Rimane elevata la diffidenza dei medici per il Fse, strumento della sanità digitale che tra le altre cose dovrebbe agevolare la comunicazione tra curanti e farmacie per attività come il monitoraggio dell’aderenza terapeutica. Secondo dati recenti – di cui riferisce un articolo del Sole 24 Ore – soltanto il 5% dei medici di famiglia ha adempiuto all’obbligo, fissato al 30 settembre, di redigere il Profilo sanitario sintetico (Pss) o Patient Summary, ossia il documento di sintesi che dovrebbe contenere le informazioni sanitarie principali di ogni paziente per emergenze come un ricovero in pronto soccorso (perché è consultabile da sanitari e strutture anche in mancanza del consenso informato).
L’adempimento, previsto dal decreto ministeriale del 27 giugno e parte integrante del progetto Fascicolo 2.0 finanziato con le risorse del Pnrr, rischia così di slittare: il governo si prepara infatti a una proroga fino a dicembre, che sarà sottoposta alla Conferenza Stato-Regioni.
I medici denunciano difficoltà strutturali, sistemi informatici non adeguati, carichi burocratici aggiuntivi e, soprattutto, il timore che l’uso improprio dei dati possa dar luogo a violazioni della privacy e persino a discriminazioni. «Il Pss potrà apportare migliorie nell’assistenza dei cittadini, ma presenta numerose e pesanti criticità connesse con la cyber-sicurezza, con la privacy, con problemi di natura etica e medico-legale» avverte il presidente dell’Ordine di Milano, Roberto Carlo Rossi. A preoccupare è anche la fragilità delle reti informatiche: «Con un sistema che fa acqua da tutte le parti, l’applicazione del decreto sarà ardua se non impossibile. Ma evidentemente, per rispettare i termini del Pnrr, tutti devono far finta che questo sistema possa andare a regime entro settembre. Tutti, tranne chi deve lavorarci ogni giorno».
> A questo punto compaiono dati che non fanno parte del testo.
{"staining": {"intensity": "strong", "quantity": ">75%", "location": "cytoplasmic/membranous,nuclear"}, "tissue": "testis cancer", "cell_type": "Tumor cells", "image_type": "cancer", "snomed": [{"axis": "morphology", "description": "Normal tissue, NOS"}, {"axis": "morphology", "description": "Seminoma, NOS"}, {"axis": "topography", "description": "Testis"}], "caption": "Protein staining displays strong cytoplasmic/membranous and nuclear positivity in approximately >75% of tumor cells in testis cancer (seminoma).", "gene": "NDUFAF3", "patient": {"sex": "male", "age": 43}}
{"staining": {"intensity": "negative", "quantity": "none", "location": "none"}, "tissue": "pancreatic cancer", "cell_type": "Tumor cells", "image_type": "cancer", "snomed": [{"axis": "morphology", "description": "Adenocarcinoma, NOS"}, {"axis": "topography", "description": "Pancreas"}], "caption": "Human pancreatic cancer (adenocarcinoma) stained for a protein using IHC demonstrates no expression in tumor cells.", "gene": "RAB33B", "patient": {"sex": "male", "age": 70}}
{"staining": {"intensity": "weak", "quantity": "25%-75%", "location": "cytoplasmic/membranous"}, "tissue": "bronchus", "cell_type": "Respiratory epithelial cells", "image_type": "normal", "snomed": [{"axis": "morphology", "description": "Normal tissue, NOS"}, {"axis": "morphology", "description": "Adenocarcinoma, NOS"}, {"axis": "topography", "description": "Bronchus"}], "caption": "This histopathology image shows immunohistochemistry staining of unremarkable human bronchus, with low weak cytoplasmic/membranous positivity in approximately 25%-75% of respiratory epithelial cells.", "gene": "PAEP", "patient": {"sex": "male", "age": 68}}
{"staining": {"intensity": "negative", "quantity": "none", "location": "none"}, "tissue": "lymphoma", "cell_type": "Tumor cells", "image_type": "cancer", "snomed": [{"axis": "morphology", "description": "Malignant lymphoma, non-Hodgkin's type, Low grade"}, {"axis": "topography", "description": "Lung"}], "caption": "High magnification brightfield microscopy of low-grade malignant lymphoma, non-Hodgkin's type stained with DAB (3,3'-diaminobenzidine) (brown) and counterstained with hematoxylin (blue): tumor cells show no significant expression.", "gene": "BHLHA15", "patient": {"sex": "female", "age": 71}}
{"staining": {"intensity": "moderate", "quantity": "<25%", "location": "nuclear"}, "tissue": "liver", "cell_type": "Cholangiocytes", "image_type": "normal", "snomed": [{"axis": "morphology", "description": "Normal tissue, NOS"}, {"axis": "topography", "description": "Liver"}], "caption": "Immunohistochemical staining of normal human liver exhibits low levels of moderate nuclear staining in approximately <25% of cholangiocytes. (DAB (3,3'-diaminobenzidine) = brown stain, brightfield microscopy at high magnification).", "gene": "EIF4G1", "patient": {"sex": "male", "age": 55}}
Il Pss è concepito come uno strumento di grande utilità clinica: un documento informatico sempre accessibile in caso di emergenza, anche senza il consenso esplicito del paziente, per garantire al pronto soccorso un quadro immediato delle condizioni di salute. Ma secondo i rappresentanti della medicina generale la strada appare ancora lunga. «I sistemi software in dotazione agli studi dei medici di famiglia hanno bisogno di adattamenti e aggiornamenti finalizzati al Pss, che non sono stati effettuati. Quindi il termine del 30 settembre è inattuabile» osserva il segretario della Fimmg, Silvestro Scotti. Il vicesegretario Nicola Calabrese sottolinea inoltre «la mancanza di una formazione specifica per i medici di base rispetto a questa nuova procedura, che ha una certa complessità e rischia di incrementare il carico di lavoro».
Al dibattito si aggiunge una questione di fondo: quali dati inserire e come trattarli. L’Ordine dei medici di Milano ha richiamato l’attenzione sul rischio che informazioni particolarmente sensibili – dipendenze, disturbi psichici o malattie stigmatizzanti – possano essere utilizzate in maniera impropria. «Alcuni dati potrebbero essere considerati troppo sensibili per essere condivisi. C’è il rischio che il Pss possa essere utilizzato per discriminare i cittadini, per esempio in ambito lavorativo o assicurativo» conclude Rossi.